If you were an Italian gentleman of the late 1940’s and you would want to order a new Alfa Romeo 6C, you had a wide array of body styles to choose from, as most Italian coachbuilders would provide bodies for this top of the line sports car, in lots of different styles.
But it wasn’t really necessary to see a coachbuilder, Alfa Romeo could fit you up nicely with their own bodywork if that was good enough for you. And boy, was it good enough! The 1946 model of the Alfa Romeo 6C was named the Freccia d’Oro, the Golden Arrow. The beautiful design was from Alfa Romeo’s chief engineer Victor Jano and it was clearly inspired by Tourings designs of that era.
The Freccia d’Oro has the fastback design that became so popular in the postwar era, but Jano has given the car a bit of a humpback, thus creating space for the passengers in the backseat. The car is propelled by a 2,443 cc inline six cylinder with double overhead camshaft and one Weber carburetor.

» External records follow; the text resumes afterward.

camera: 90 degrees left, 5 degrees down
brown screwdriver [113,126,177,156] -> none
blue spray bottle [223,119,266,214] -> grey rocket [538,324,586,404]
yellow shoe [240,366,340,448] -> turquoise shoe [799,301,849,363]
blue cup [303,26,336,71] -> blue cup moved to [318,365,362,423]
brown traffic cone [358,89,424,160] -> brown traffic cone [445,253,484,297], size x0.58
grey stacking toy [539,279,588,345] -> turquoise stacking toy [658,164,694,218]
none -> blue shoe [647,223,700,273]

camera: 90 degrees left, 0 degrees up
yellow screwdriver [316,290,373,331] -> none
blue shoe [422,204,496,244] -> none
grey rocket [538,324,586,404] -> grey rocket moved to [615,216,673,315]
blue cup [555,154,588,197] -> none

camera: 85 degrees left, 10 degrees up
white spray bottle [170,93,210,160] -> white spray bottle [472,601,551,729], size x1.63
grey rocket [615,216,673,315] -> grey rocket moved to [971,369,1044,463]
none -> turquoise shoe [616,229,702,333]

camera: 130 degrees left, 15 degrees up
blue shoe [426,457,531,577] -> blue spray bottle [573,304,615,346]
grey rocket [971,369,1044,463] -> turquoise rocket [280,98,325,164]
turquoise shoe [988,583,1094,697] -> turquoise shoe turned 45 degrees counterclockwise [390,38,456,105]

With 90 bhp the car reached a top speed of 155 km/h.
Only 680 examples of the Freccia d’Oro were built from 1946 until 1951. Practically all of them have the steering wheel on the right, a usual configuration in those days. It enabled the Italian driver to get in and out of the car on the pavement side.
The Freccia d’Oro has gained a bit of glamour by appearing in the movie The Godfather I. Sadly the car’s final scene is when it’s blown up, which is not a good thing if you want to create a cult status.
Not a great many Freccia’s have survived until now, and if you want one, you will have to take your time to find the one you want. At the moment there are several being offered on the internet, most of them look fully restored. In that condition, prices are around EUR 250,000 to 300,000. It seems that the Freccia is being regarded as the ‘common’ body style for the 6C, because prices for cars by Touring, Stabilimenti Farina or Pinin Farina are usually higher. So we can safely say that the Freccia d’Oro is the budget-version of the postwar Alfa Romeo 6C-range.